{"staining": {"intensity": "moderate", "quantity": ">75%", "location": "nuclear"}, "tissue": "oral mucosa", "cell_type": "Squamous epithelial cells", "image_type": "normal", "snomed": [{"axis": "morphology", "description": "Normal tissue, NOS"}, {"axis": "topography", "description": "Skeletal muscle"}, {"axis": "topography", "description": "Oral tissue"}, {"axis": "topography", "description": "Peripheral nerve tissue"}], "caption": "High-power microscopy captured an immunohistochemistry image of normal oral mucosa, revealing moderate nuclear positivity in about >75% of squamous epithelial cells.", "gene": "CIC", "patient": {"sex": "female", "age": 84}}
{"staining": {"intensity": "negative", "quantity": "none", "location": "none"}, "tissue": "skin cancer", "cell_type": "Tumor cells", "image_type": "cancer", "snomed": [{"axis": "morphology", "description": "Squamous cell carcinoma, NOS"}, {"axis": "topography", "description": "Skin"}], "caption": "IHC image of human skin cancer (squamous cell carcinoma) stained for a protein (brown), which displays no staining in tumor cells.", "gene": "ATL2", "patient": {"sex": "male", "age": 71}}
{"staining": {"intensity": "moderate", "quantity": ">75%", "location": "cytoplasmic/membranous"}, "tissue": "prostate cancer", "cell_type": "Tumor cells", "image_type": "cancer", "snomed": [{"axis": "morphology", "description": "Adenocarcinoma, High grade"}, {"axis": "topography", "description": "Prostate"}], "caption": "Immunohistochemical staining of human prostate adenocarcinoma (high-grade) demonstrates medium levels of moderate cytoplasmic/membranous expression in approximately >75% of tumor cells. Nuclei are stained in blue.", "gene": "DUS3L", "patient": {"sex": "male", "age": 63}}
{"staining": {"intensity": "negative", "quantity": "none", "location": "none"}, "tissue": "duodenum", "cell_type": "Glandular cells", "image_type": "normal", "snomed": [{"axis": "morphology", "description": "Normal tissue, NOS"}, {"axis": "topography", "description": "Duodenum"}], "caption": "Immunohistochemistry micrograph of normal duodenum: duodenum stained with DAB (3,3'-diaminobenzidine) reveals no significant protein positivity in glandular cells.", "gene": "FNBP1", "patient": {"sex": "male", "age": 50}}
_ _ _
Every line above should be printed again exactly as it stands.

{"staining": {"intensity": "moderate", "quantity": ">75%", "location": "nuclear"}, "tissue": "oral mucosa", "cell_type": "Squamous epithelial cells", "image_type": "normal", "snomed": [{"axis": "morphology", "description": "Normal tissue, NOS"}, {"axis": "topography", "description": "Skeletal muscle"}, {"axis": "topography", "description": "Oral tissue"}, {"axis": "topography", "description": "Peripheral nerve tissue"}], "caption": "High-power microscopy captured an immunohistochemistry image of normal oral mucosa, revealing moderate nuclear positivity in about >75% of squamous epithelial cells.", "gene": "CIC", "patient": {"sex": "female", "age": 84}}
{"staining": {"intensity": "negative", "quantity": "none", "location": "none"}, "tissue": "skin cancer", "cell_type": "Tumor cells", "image_type": "cancer", "snomed": [{"axis": "morphology", "description": "Squamous cell carcinoma, NOS"}, {"axis": "topography", "description": "Skin"}], "caption": "IHC image of human skin cancer (squamous cell carcinoma) stained for a protein (brown), which displays no staining in tumor cells.", "gene": "ATL2", "patient": {"sex": "male", "age": 71}}
{"staining": {"intensity": "moderate", "quantity": ">75%", "location": "cytoplasmic/membranous"}, "tissue": "prostate cancer", "cell_type": "Tumor cells", "image_type": "cancer", "snomed": [{"axis": "morphology", "description": "Adenocarcinoma, High grade"}, {"axis": "topography", "description": "Prostate"}], "caption": "Immunohistochemical staining of human prostate adenocarcinoma (high-grade) demonstrates medium levels of moderate cytoplasmic/membranous expression in approximately >75% of tumor cells. Nuclei are stained in blue.", "gene": "DUS3L", "patient": {"sex": "male", "age": 63}}
{"staining": {"intensity": "negative", "quantity": "none", "location": "none"}, "tissue": "duodenum", "cell_type": "Glandular cells", "image_type": "normal", "snomed": [{"axis": "morphology", "description": "Normal tissue, NOS"}, {"axis": "topography", "description": "Duodenum"}], "caption": "Immunohistochemistry micrograph of normal duodenum: duodenum stained with DAB (3,3'-diaminobenzidine) reveals no significant protein positivity in glandular cells.", "gene": "FNBP1", "patient": {"sex": "male", "age": 50}}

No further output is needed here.